REQUIRED ACTION: Return every one of the following lines verbatim, without changing a single character.

[Stored lines]
------------------------------

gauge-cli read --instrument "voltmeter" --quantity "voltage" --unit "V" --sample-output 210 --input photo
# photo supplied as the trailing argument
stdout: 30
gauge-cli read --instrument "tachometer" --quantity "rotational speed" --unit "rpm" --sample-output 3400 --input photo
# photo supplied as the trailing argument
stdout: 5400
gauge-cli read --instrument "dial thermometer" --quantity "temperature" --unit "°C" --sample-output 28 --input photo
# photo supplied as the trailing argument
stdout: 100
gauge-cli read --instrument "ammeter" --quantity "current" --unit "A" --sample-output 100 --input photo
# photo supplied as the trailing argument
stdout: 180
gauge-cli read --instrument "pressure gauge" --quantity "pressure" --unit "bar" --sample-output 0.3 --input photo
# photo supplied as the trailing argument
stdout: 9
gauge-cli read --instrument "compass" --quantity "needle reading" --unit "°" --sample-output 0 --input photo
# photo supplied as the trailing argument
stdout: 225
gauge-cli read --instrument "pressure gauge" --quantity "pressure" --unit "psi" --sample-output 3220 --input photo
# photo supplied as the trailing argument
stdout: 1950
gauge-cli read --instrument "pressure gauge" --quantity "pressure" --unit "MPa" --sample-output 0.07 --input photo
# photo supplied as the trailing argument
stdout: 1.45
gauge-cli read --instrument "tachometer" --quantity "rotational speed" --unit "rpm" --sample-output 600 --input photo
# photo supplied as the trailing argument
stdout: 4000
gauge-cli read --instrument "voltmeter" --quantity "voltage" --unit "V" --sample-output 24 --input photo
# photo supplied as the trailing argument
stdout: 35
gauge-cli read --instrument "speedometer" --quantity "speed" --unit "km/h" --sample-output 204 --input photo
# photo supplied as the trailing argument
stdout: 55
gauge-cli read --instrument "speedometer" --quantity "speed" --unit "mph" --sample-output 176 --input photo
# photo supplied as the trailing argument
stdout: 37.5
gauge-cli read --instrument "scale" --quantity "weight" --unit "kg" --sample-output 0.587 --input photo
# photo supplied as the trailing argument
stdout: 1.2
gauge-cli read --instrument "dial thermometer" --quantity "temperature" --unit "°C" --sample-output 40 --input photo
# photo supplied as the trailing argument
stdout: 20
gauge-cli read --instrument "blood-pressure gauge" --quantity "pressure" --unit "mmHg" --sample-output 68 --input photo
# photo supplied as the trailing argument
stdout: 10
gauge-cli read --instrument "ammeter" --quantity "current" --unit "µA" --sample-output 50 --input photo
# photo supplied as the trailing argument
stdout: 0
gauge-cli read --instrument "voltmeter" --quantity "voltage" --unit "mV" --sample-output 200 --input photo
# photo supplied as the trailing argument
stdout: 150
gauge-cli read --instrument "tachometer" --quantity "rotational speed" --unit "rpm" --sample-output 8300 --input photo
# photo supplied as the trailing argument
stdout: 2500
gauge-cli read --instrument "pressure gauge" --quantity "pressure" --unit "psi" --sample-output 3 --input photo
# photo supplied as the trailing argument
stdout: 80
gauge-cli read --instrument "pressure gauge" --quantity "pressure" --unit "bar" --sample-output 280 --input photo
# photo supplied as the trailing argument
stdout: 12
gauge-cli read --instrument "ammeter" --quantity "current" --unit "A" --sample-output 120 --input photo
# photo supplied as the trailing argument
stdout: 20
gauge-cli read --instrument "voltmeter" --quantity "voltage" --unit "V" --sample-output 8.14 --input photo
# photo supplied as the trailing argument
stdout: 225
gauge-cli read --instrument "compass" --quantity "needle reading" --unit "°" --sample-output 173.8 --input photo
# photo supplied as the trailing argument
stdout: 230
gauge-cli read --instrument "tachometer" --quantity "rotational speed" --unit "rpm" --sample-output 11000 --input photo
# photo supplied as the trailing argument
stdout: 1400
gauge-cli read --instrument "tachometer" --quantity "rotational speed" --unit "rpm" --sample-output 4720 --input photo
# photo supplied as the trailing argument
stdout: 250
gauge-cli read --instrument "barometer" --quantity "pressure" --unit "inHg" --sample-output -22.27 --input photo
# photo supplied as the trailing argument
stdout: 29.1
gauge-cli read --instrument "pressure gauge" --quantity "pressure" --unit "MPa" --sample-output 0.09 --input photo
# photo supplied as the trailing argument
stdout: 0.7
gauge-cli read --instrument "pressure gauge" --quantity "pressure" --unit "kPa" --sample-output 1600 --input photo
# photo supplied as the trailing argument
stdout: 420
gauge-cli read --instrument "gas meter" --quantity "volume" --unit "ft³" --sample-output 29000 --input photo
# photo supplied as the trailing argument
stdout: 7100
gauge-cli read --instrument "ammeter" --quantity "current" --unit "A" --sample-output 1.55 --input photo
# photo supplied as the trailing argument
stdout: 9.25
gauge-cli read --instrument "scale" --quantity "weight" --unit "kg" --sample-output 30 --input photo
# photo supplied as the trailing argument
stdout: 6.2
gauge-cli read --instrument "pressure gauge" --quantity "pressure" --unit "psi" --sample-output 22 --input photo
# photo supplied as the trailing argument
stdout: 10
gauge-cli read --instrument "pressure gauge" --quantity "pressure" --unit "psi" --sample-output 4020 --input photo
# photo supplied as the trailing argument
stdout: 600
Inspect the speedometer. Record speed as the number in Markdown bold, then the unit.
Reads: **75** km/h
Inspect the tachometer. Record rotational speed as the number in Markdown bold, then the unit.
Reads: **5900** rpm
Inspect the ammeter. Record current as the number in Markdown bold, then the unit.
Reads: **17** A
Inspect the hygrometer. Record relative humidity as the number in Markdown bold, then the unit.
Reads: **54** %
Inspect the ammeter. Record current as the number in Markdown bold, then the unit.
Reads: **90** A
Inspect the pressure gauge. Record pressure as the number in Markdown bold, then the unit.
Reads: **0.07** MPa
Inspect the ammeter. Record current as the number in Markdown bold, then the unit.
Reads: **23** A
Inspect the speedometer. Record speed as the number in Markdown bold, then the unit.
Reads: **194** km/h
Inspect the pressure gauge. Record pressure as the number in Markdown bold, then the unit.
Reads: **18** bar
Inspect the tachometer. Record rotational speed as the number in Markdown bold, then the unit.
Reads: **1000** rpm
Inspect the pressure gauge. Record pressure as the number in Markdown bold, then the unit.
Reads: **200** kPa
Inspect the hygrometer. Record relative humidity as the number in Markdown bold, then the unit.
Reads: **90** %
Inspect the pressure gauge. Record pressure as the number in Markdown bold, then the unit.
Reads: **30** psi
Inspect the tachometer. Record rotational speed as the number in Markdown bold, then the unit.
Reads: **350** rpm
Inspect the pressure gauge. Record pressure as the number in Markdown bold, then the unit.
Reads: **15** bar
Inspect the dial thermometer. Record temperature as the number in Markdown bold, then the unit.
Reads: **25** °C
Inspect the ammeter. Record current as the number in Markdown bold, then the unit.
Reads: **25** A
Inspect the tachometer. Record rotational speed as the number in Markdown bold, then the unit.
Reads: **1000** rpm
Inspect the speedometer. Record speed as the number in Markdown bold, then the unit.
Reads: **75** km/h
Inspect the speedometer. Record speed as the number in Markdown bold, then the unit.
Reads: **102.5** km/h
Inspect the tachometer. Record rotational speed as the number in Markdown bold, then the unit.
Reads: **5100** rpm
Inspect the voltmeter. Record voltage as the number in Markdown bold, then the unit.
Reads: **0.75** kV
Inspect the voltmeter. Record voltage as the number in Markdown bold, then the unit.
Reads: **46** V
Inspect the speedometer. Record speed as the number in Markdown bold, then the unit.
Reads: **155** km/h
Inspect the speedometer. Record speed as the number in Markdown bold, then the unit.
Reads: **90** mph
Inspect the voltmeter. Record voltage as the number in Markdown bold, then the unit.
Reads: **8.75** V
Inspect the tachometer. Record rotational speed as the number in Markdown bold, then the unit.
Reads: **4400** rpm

------------------------------

SOLUTION TO THE EXERCISE:
gauge-cli read --instrument "voltmeter" --quantity "voltage" --unit "V" --sample-output 210 --input photo
# photo supplied as the trailing argument
stdout: 30
gauge-cli read --instrument "tachometer" --quantity "rotational speed" --unit "rpm" --sample-output 3400 --input photo
# photo supplied as the trailing argument
stdout: 5400
gauge-cli read --instrument "dial thermometer" --quantity "temperature" --unit "°C" --sample-output 28 --input photo
# photo supplied as the trailing argument
stdout: 100
gauge-cli read --instrument "ammeter" --quantity "current" --unit "A" --sample-output 100 --input photo
# photo supplied as the trailing argument
stdout: 180
gauge-cli read --instrument "pressure gauge" --quantity "pressure" --unit "bar" --sample-output 0.3 --input photo
# photo supplied as the trailing argument
stdout: 9
gauge-cli read --instrument "compass" --quantity "needle reading" --unit "°" --sample-output 0 --input photo
# photo supplied as the trailing argument
stdout: 225
gauge-cli read --instrument "pressure gauge" --quantity "pressure" --unit "psi" --sample-output 3220 --input photo
# photo supplied as the trailing argument
stdout: 1950
gauge-cli read --instrument "pressure gauge" --quantity "pressure" --unit "MPa" --sample-output 0.07 --input photo
# photo supplied as the trailing argument
stdout: 1.45
gauge-cli read --instrument "tachometer" --quantity "rotational speed" --unit "rpm" --sample-output 600 --input photo
# photo supplied as the trailing argument
stdout: 4000
gauge-cli read --instrument "voltmeter" --quantity "voltage" --unit "V" --sample-output 24 --input photo
# photo supplied as the trailing argument
stdout: 35
gauge-cli read --instrument "speedometer" --quantity "speed" --unit "km/h" --sample-output 204 --input photo
# photo supplied as the trailing argument
stdout: 55
gauge-cli read --instrument "speedometer" --quantity "speed" --unit "mph" --sample-output 176 --input photo
# photo supplied as the trailing argument
stdout: 37.5
gauge-cli read --instrument "scale" --quantity "weight" --unit "kg" --sample-output 0.587 --input photo
# photo supplied as the trailing argument
stdout: 1.2
gauge-cli read --instrument "dial thermometer" --quantity "temperature" --unit "°C" --sample-output 40 --input photo
# photo supplied as the trailing argument
stdout: 20
gauge-cli read --instrument "blood-pressure gauge" --quantity "pressure" --unit "mmHg" --sample-output 68 --input photo
# photo supplied as the trailing argument
stdout: 10
gauge-cli read --instrument "ammeter" --quantity "current" --unit "µA" --sample-output 50 --input photo
# photo supplied as the trailing argument
stdout: 0
gauge-cli read --instrument "voltmeter" --quantity "voltage" --unit "mV" --sample-output 200 --input photo
# photo supplied as the trailing argument
stdout: 150
gauge-cli read --instrument "tachometer" --quantity "rotational speed" --unit "rpm" --sample-output 8300 --input photo
# photo supplied as the trailing argument
stdout: 2500
gauge-cli read --instrument "pressure gauge" --quantity "pressure" --unit "psi" --sample-output 3 --input photo
# photo supplied as the trailing argument
stdout: 80
gauge-cli read --instrument "pressure gauge" --quantity "pressure" --unit "bar" --sample-output 280 --input photo
# photo supplied as the trailing argument
stdout: 12
gauge-cli read --instrument "ammeter" --quantity "current" --unit "A" --sample-output 120 --input photo
# photo supplied as the trailing argument
stdout: 20
gauge-cli read --instrument "voltmeter" --quantity "voltage" --unit "V" --sample-output 8.14 --input photo
# photo supplied as the trailing argument
stdout: 225
gauge-cli read --instrument "compass" --quantity "needle reading" --unit "°" --sample-output 173.8 --input photo
# photo supplied as the trailing argument
stdout: 230
gauge-cli read --instrument "tachometer" --quantity "rotational speed" --unit "rpm" --sample-output 11000 --input photo
# photo supplied as the trailing argument
stdout: 1400
gauge-cli read --instrument "tachometer" --quantity "rotational speed" --unit "rpm" --sample-output 4720 --input photo
# photo supplied as the trailing argument
stdout: 250
gauge-cli read --instrument "barometer" --quantity "pressure" --unit "inHg" --sample-output -22.27 --input photo
# photo supplied as the trailing argument
stdout: 29.1
gauge-cli read --instrument "pressure gauge" --quantity "pressure" --unit "MPa" --sample-output 0.09 --input photo
# photo supplied as the trailing argument
stdout: 0.7
gauge-cli read --instrument "pressure gauge" --quantity "pressure" --unit "kPa" --sample-output 1600 --input photo
# photo supplied as the trailing argument
stdout: 420
gauge-cli read --instrument "gas meter" --quantity "volume" --unit "ft³" --sample-output 29000 --input photo
# photo supplied as the trailing argument
stdout: 7100
gauge-cli read --instrument "ammeter" --quantity "current" --unit "A" --sample-output 1.55 --input photo
# photo supplied as the trailing argument
stdout: 9.25
gauge-cli read --instrument "scale" --quantity "weight" --unit "kg" --sample-output 30 --input photo
# photo supplied as the trailing argument
stdout: 6.2
gauge-cli read --instrument "pressure gauge" --quantity "pressure" --unit "psi" --sample-output 22 --input photo
# photo supplied as the trailing argument
stdout: 10
gauge-cli read --instrument "pressure gauge" --quantity "pressure" --unit "psi" --sample-output 4020 --input photo
# photo supplied as the trailing argument
stdout: 600
Inspect the speedometer. Record speed as the number in Markdown bold, then the unit.
Reads: **75** km/h
Inspect the tachometer. Record rotational speed as the number in Markdown bold, then the unit.
Reads: **5900** rpm
Inspect the ammeter. Record current as the number in Markdown bold, then the unit.
Reads: **17** A
Inspect the hygrometer. Record relative humidity as the number in Markdown bold, then the unit.
Reads: **54** %
Inspect the ammeter. Record current as the number in Markdown bold, then the unit.
Reads: **90** A
Inspect the pressure gauge. Record pressure as the number in Markdown bold, then the unit.
Reads: **0.07** MPa
Inspect the ammeter. Record current as the number in Markdown bold, then the unit.
Reads: **23** A
Inspect the speedometer. Record speed as the number in Markdown bold, then the unit.
Reads: **194** km/h
Inspect the pressure gauge. Record pressure as the number in Markdown bold, then the unit.
Reads: **18** bar
Inspect the tachometer. Record rotational speed as the number in Markdown bold, then the unit.
Reads: **1000** rpm
Inspect the pressure gauge. Record pressure as the number in Markdown bold, then the unit.
Reads: **200** kPa
Inspect the hygrometer. Record relative humidity as the number in Markdown bold, then the unit.
Reads: **90** %
Inspect the pressure gauge. Record pressure as the number in Markdown bold, then the unit.
Reads: **30** psi
Inspect the tachometer. Record rotational speed as the number in Markdown bold, then the unit.
Reads: **350** rpm
Inspect the pressure gauge. Record pressure as the number in Markdown bold, then the unit.
Reads: **15** bar
Inspect the dial thermometer. Record temperature as the number in Markdown bold, then the unit.
Reads: **25** °C
Inspect the ammeter. Record current as the number in Markdown bold, then the unit.
Reads: **25** A
Inspect the tachometer. Record rotational speed as the number in Markdown bold, then the unit.
Reads: **1000** rpm
Inspect the speedometer. Record speed as the number in Markdown bold, then the unit.
Reads: **75** km/h
Inspect the speedometer. Record speed as the number in Markdown bold, then the unit.
Reads: **102.5** km/h
Inspect the tachometer. Record rotational speed as the number in Markdown bold, then the unit.
Reads: **5100** rpm
Inspect the voltmeter. Record voltage as the number in Markdown bold, then the unit.
Reads: **0.75** kV
Inspect the voltmeter. Record voltage as the number in Markdown bold, then the unit.
Reads: **46** V
Inspect the speedometer. Record speed as the number in Markdown bold, then the unit.
Reads: **155** km/h
Inspect the speedometer. Record speed as the number in Markdown bold, then the unit.
Reads: **90** mph
Inspect the voltmeter. Record voltage as the number in Markdown bold, then the unit.
Reads: **8.75** V
Inspect the tachometer. Record rotational speed as the number in Markdown bold, then the unit.
Reads: **4400** rpm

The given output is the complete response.